◆ **YOUR TASKS**:
(1) Answer these questions about the relation extraction page, one per line:
(a) Which semantic relation category links "John Doe" and "Paris" in the example sentence?
(b) How many items make up the tuple used to encode a binary relation?
(c) On which side of the sentence does the tail entity appear?
(2) How would you render this sentence from the relation extraction page in Spanish: "In this example of sentence, we can understand that the text entity “John Doe” is related to the text entity “Paris” by the semantic relation of category: “LIVES IN”."?
(3) Can you duplicate the part of the relation extraction page that opens with the words containing "In binary relations, i.e" and closes with "tail_entity, relation_type, relation_direction)."?

◆ **PAGE EXCERPT**:
# # # # #
What is semantic relation extraction?

In (NLP) (Natural Language Processing), semantic relation extraction or simply relation extraction is the task of extracting semantic relationships from a given piece of text. Extracted relationships usually occur between two or more entities of a certain type (e.g. person, country, region, music instrument, etc.) and fall into a number of semantic categories (e.g. has nationality, plays, located in, etc.)

_images/one.png

In this example of sentence, we can understand that the text entity “John Doe” is related to the text entity “Paris” by the semantic relation of category: “LIVES IN”.

Efficient encoding of semantic relations

In binary relations, i.e when the studied relations can always be assumed to happen between a group (pair) of - exactly two - entities of the studied piece of text, information about that relation can be easily encoded using a quadruplet: (head_entity, tail_entity, relation_type, relation_direction).

  • head_entity: the entity that is the head of the pair’s relation, chsoen to be the one that appears on the left side of the sentence.

  • tail_entity: the entity that is the tail of the pair’s relation, i.e the entity which appears on the right side of the sentence.

  • relation_type: the type of the relation occurring between the (group) two entities.

  • relation_direction: the direction of the relation, whether it’s read from “left to right” (from head to tail), or inversely from “right to left” (from tail to head).

Please do not confuse the concept of binary relation introduced here, and that fixes the number of entities per related group to two and in which case the group is simply refered to as pair, with the number of tokens forming a group entity. In fact, entities must always be seen as spans of tokens, with one or potentially more contiguous tokens defining the entity, and that makes sense; to cover all possible natural forms of entities, often being multi-tokens like the entity “John Doe” in the examples below.
# # # # #
◆ **DATASET EXTRACT**:
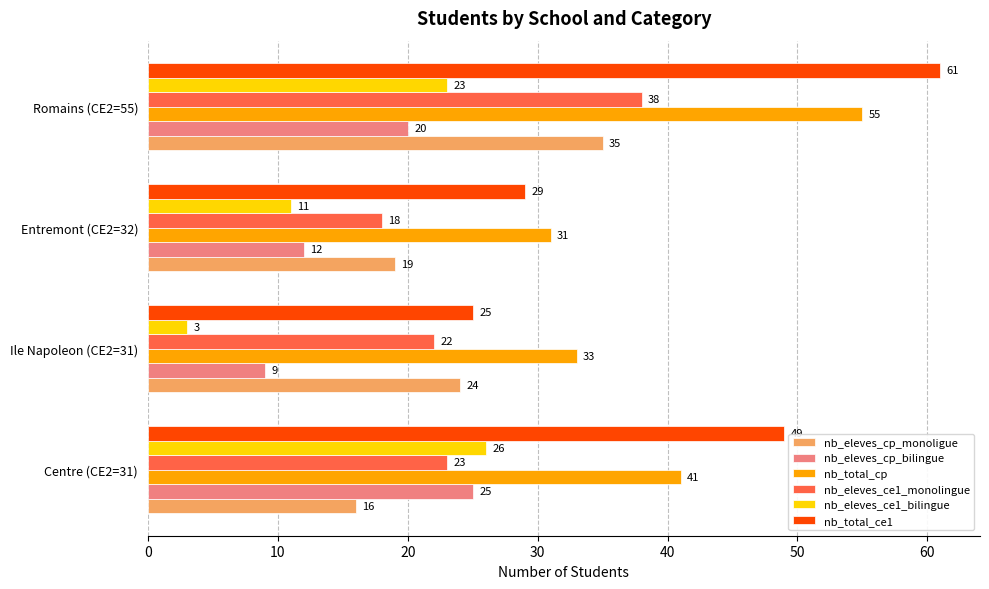

How many values in the nb_total_ce1 series are below 49?

2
# # # # #
◆ **EXPECTED RESULTS**:
(1)
(a) LIVES IN
(b) Four (head_entity, tail_entity, relation_type, relation_direction)
(c) The right side

(2) En este ejemplo de oración, podemos entender que la entidad de texto “John Doe” está relacionada con la entidad de texto “Paris” mediante la relación semántica de categoría: “LIVES IN”.

(3)
In binary relations, i.e when the studied relations can always be assumed to happen between a group (pair) of - exactly two - entities of the studied piece of text, information about that relation can be easily encoded using a quadruplet: (head_entity, tail_entity, relation_type, relation_direction).